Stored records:

-.-.-

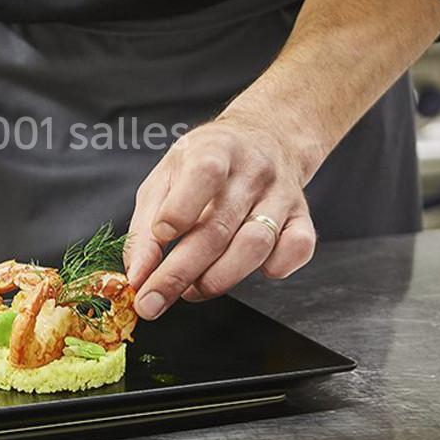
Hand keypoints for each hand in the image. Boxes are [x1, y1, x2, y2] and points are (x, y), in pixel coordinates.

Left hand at [124, 116, 317, 318]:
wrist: (266, 138)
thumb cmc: (205, 162)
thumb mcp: (165, 178)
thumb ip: (145, 226)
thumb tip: (137, 275)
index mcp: (214, 149)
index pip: (203, 175)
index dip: (179, 211)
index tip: (160, 238)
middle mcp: (252, 171)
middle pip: (219, 228)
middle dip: (180, 272)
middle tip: (152, 301)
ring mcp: (282, 194)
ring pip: (255, 245)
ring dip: (217, 279)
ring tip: (191, 290)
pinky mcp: (303, 217)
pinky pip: (297, 250)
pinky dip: (273, 270)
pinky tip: (243, 271)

-.-.-

▸ TASK BRIEF
With the line that contains "ring pip: (255, 245)" as the first and the final line of the data as the last, repeat every line in that span exactly.

▸ PROBLEM SOLUTION
ring pip: (255, 245)
ring dip: (217, 279)
ring tip: (191, 290)
pinky mcp: (303, 217)
pinky pip: (297, 250)
pinky dip: (273, 270)
pinky tip: (243, 271)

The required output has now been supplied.